START

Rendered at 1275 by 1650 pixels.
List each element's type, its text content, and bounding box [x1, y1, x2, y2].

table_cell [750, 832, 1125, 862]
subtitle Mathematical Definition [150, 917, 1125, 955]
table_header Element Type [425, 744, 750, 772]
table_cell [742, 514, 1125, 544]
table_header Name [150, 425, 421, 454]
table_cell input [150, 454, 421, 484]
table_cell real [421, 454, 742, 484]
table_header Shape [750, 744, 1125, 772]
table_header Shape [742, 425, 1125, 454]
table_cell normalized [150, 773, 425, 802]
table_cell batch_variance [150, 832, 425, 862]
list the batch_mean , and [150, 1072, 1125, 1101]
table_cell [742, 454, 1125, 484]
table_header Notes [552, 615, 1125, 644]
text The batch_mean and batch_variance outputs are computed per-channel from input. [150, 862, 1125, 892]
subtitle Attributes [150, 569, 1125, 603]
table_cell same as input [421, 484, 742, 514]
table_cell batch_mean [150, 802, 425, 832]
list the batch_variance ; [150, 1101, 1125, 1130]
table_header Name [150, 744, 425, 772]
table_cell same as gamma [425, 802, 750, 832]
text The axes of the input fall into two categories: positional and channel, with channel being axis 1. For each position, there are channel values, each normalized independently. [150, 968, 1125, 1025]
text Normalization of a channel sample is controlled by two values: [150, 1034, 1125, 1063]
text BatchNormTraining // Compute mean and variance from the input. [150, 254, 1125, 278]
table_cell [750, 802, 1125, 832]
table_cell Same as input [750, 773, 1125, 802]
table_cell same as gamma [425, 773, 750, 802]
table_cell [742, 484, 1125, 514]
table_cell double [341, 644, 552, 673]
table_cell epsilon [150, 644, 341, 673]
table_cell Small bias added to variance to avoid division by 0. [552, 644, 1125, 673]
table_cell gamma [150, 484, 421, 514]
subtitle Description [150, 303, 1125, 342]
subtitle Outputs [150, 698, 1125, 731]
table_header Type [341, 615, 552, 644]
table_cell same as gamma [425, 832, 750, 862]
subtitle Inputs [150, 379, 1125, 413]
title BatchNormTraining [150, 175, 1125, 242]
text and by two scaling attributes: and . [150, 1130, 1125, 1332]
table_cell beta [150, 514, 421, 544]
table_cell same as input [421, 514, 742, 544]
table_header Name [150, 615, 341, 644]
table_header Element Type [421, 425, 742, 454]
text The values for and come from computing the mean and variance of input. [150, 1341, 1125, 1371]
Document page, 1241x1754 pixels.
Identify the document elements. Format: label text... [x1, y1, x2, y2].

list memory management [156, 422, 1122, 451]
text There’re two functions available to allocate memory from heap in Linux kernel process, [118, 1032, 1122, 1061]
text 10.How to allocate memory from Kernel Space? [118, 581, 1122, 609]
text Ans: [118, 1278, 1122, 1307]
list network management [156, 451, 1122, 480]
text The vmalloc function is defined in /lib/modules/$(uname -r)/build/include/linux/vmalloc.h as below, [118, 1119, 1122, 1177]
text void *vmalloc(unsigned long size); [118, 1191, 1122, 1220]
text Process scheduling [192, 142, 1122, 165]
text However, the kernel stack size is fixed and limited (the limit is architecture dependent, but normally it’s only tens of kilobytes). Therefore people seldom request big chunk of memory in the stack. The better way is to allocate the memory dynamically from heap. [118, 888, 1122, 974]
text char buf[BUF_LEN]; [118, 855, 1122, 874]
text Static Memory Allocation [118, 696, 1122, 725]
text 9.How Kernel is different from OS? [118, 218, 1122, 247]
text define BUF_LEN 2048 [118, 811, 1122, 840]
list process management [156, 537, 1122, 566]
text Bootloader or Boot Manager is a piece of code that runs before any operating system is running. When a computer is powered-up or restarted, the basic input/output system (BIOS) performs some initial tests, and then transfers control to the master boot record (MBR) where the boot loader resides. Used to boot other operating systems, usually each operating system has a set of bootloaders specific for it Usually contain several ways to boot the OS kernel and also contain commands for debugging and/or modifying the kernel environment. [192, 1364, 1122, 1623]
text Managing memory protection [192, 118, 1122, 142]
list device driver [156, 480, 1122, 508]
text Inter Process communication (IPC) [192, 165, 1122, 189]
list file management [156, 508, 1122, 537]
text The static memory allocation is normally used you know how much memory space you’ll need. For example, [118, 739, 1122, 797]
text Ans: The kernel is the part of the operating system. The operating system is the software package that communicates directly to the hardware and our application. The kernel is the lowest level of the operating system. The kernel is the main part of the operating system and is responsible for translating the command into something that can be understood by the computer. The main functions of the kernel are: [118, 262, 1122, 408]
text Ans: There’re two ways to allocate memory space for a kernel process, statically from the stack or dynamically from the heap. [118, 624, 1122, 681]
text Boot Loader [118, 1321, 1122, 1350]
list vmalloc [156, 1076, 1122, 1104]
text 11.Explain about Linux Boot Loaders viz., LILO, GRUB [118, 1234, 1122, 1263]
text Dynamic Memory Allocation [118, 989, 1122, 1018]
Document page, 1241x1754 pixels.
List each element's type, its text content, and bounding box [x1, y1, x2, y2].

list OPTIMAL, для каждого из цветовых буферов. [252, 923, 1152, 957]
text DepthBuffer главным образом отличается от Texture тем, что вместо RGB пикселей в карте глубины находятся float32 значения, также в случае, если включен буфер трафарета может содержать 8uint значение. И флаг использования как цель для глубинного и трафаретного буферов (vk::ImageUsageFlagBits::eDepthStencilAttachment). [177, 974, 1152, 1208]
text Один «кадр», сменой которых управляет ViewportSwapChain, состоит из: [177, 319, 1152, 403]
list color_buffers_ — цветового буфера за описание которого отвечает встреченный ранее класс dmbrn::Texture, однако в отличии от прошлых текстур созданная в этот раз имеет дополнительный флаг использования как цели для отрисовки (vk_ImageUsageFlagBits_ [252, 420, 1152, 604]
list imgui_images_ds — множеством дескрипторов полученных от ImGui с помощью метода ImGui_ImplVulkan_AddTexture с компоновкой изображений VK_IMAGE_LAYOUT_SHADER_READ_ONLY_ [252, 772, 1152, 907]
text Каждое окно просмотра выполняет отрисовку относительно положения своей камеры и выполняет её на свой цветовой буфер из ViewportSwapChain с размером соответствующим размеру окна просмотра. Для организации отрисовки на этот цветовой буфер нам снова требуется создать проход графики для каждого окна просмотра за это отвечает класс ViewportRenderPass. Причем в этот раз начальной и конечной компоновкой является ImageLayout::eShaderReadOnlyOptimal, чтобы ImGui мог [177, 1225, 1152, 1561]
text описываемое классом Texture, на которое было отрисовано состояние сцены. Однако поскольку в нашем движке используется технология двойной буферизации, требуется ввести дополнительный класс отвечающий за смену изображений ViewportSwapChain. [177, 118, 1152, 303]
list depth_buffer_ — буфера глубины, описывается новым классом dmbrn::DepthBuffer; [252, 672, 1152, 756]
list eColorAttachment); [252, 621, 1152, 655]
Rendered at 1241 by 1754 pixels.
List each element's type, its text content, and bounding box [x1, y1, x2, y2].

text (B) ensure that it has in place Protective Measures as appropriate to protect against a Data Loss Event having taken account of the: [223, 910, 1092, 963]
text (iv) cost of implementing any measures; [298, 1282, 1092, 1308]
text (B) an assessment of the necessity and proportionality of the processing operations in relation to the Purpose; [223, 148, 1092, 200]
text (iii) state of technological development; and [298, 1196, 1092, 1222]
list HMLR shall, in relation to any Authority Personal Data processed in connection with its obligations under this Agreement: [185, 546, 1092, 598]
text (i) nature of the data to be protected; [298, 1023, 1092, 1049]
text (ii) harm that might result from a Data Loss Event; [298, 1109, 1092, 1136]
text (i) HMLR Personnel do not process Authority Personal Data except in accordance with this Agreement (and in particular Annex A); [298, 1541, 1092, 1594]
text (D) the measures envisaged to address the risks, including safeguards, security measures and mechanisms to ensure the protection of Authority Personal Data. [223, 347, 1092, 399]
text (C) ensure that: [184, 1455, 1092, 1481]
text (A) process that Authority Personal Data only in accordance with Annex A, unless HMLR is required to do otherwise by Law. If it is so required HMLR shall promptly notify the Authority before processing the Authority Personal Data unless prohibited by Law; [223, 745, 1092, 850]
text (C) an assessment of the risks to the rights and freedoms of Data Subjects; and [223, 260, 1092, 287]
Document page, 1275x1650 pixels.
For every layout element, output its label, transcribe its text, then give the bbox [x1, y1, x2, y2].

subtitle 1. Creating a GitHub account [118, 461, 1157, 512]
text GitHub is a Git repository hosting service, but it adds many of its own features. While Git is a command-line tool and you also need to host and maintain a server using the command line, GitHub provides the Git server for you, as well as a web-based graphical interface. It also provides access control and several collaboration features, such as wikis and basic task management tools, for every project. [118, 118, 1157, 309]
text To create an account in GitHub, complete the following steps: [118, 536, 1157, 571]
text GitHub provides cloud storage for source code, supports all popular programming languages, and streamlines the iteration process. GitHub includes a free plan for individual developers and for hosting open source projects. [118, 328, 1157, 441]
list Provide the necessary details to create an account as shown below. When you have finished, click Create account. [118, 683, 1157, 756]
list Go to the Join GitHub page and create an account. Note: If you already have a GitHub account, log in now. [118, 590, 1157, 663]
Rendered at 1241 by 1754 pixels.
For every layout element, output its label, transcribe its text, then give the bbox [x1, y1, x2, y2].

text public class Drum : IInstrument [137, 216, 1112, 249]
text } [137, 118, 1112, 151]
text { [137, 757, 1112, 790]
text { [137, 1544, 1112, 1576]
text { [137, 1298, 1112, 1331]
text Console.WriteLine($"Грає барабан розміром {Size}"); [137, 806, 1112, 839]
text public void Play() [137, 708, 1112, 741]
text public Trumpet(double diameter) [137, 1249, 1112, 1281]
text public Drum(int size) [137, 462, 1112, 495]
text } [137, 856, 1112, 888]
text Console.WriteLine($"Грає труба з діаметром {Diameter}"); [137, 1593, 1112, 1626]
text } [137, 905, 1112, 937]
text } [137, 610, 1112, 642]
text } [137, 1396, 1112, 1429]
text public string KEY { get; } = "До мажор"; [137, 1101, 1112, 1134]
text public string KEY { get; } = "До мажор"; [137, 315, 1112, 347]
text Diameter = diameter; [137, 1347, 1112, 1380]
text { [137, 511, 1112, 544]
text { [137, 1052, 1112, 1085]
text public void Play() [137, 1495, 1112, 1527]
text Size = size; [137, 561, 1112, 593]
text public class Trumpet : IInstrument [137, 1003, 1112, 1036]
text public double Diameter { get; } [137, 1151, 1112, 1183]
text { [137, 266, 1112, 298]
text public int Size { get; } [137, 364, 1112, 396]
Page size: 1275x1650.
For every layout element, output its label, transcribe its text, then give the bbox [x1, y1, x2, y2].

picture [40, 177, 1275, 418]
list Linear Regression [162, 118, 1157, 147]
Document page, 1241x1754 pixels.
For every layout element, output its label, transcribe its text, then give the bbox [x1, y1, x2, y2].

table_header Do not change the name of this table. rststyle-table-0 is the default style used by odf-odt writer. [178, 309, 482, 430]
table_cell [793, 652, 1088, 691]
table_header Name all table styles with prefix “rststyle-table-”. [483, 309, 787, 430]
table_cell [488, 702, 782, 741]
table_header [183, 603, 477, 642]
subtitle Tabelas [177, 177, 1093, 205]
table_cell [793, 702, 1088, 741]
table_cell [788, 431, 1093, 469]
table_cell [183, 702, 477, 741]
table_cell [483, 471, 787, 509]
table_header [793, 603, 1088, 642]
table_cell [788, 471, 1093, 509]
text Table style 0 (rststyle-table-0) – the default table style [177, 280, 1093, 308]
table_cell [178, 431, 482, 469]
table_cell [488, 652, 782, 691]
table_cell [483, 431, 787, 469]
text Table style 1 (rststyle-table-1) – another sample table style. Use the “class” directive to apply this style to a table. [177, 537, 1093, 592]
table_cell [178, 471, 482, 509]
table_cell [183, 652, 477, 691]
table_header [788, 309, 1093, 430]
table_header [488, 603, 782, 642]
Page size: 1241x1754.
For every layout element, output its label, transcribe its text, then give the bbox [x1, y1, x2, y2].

END

— THE REQUEST —
Return, character for character, every line in the records above from the one containing "text (B) ensure" through the one containing "text (C) ensure that: [184, 1455, 1092, 1481]", both included.

— RESULT OF THIS EXERCISE —
text (B) ensure that it has in place Protective Measures as appropriate to protect against a Data Loss Event having taken account of the: [223, 910, 1092, 963]
text (iv) cost of implementing any measures; [298, 1282, 1092, 1308]
text (B) an assessment of the necessity and proportionality of the processing operations in relation to the Purpose; [223, 148, 1092, 200]
text (iii) state of technological development; and [298, 1196, 1092, 1222]
list HMLR shall, in relation to any Authority Personal Data processed in connection with its obligations under this Agreement: [185, 546, 1092, 598]
text (i) nature of the data to be protected; [298, 1023, 1092, 1049]
text (ii) harm that might result from a Data Loss Event; [298, 1109, 1092, 1136]
text (i) HMLR Personnel do not process Authority Personal Data except in accordance with this Agreement (and in particular Annex A); [298, 1541, 1092, 1594]
text (D) the measures envisaged to address the risks, including safeguards, security measures and mechanisms to ensure the protection of Authority Personal Data. [223, 347, 1092, 399]
text (C) ensure that: [184, 1455, 1092, 1481]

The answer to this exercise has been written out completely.